• _SUPPLIED ENTRIES_:
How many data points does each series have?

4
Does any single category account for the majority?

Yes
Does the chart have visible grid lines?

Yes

--

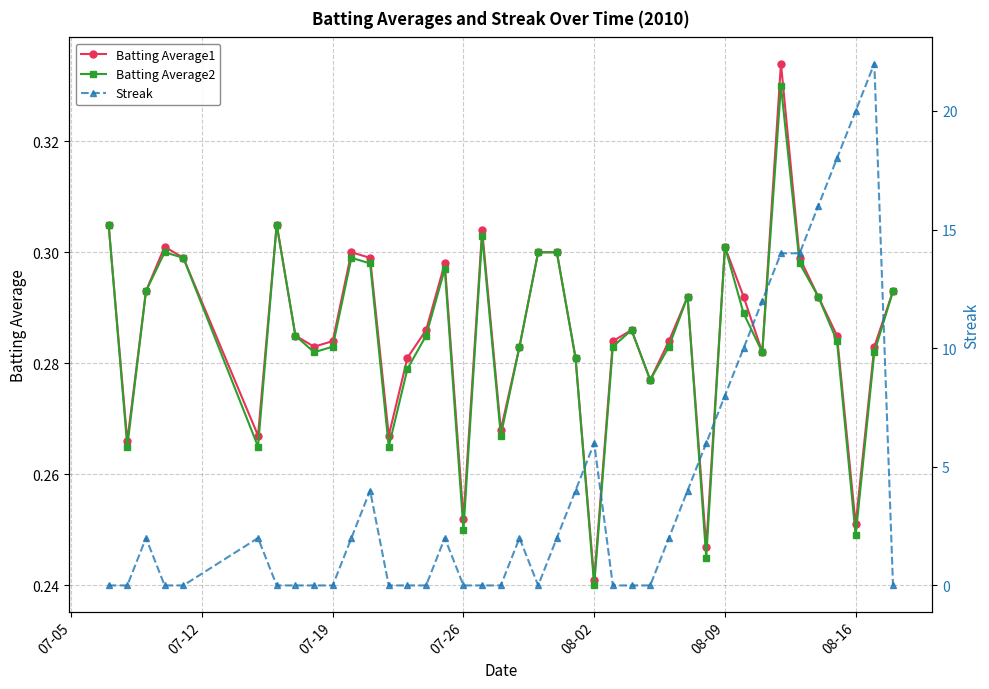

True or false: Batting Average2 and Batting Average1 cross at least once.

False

• _TASK REQUIREMENTS_: Please quote the items above word for word, beginning with the line that contains "How many data points does each series have?" and continuing through the line that contains "Does the chart have visible grid lines?".

• _ANSWER TO THE EXERCISE_:
How many data points does each series have?

4
Does any single category account for the majority?

Yes
Does the chart have visible grid lines?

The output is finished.